• [Consignes de l'exercice]:
1 - Pouvez-vous recopier mot pour mot le passage du texte fourni qui va de « Oui, l'heure du » à « d'un secours redoutable. » ?
2 - Quelles formes verbales conjuguées à l'imparfait de l'indicatif trouve-t-on dans le texte fourni ? Relevez-les toutes, dans leur ordre d'apparition.

Oui, l'heure du bilan arrive. Il fut un temps où le jeu vidéo était techniquement trop limité pour proposer des formes d'énonciation du récit qui lui étaient propres. Le scénario d'un jeu vidéo devenant de plus en plus exigeant avec le temps, et j'irais jusqu'à dire cinématographique, ce qui ne fut pas un bien, rappelez-vous quand on jugeait un jeu sur sa capacité à « faire film », il a fallu trouver une parade.  Mais le jeu vidéo vivait, au début des années 90, en pleine démocratisation, un passage difficile de recherche identitaire où il semblait s'inspirer et tendre vers le cinéma. Rappelez-vous encore ces jeux bâtards qui n'assumaient pas leur modélisation, dans lequel on évoluait dans un décor filmé ou photographié - Les jeux Sierra. Logiquement, le cinéma s'est avéré être d'un secours redoutable.

• [Données à analyser]:
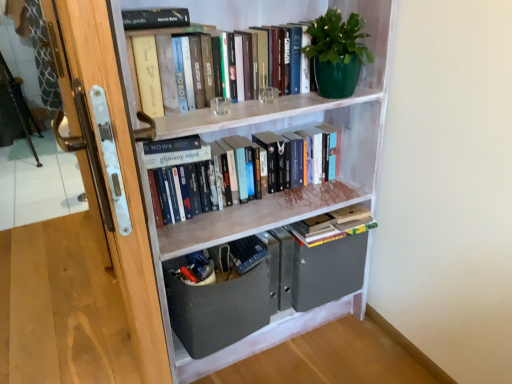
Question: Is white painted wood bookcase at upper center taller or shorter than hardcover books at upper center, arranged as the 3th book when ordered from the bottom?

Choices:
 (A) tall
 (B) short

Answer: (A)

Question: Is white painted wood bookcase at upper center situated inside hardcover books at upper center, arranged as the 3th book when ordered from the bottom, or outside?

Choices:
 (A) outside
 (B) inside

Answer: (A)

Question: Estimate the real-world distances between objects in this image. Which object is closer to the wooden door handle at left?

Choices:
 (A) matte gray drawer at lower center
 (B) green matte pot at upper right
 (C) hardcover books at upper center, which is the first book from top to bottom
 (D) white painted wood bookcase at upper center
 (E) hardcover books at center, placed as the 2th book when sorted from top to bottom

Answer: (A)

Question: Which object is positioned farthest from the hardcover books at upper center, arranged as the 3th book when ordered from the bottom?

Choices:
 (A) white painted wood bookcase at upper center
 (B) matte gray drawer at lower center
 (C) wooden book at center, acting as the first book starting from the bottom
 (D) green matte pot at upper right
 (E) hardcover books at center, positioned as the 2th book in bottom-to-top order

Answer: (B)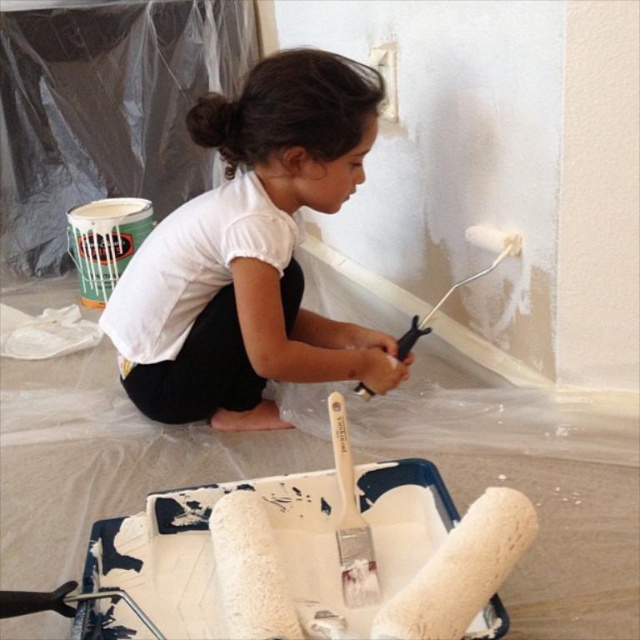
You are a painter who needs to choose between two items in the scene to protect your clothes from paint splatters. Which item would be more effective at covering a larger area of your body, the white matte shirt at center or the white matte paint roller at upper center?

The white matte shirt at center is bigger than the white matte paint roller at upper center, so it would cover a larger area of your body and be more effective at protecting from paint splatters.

• [Liste des solutions]:
1 -
Oui, l'heure du bilan arrive. Il fut un temps où le jeu vidéo était techniquement trop limité pour proposer des formes d'énonciation du récit qui lui étaient propres. Le scénario d'un jeu vidéo devenant de plus en plus exigeant avec le temps, et j'irais jusqu'à dire cinématographique, ce qui ne fut pas un bien, rappelez-vous quand on jugeait un jeu sur sa capacité à « faire film », il a fallu trouver une parade.  Mais le jeu vidéo vivait, au début des années 90, en pleine démocratisation, un passage difficile de recherche identitaire où il semblait s'inspirer et tendre vers le cinéma. Rappelez-vous encore ces jeux bâtards qui n'assumaient pas leur modélisation, dans lequel on évoluait dans un décor filmé ou photographié - Les jeux Sierra. Logiquement, le cinéma s'est avéré être d'un secours redoutable.

2 - était, étaient, jugeait, vivait, semblait, assumaient, évoluait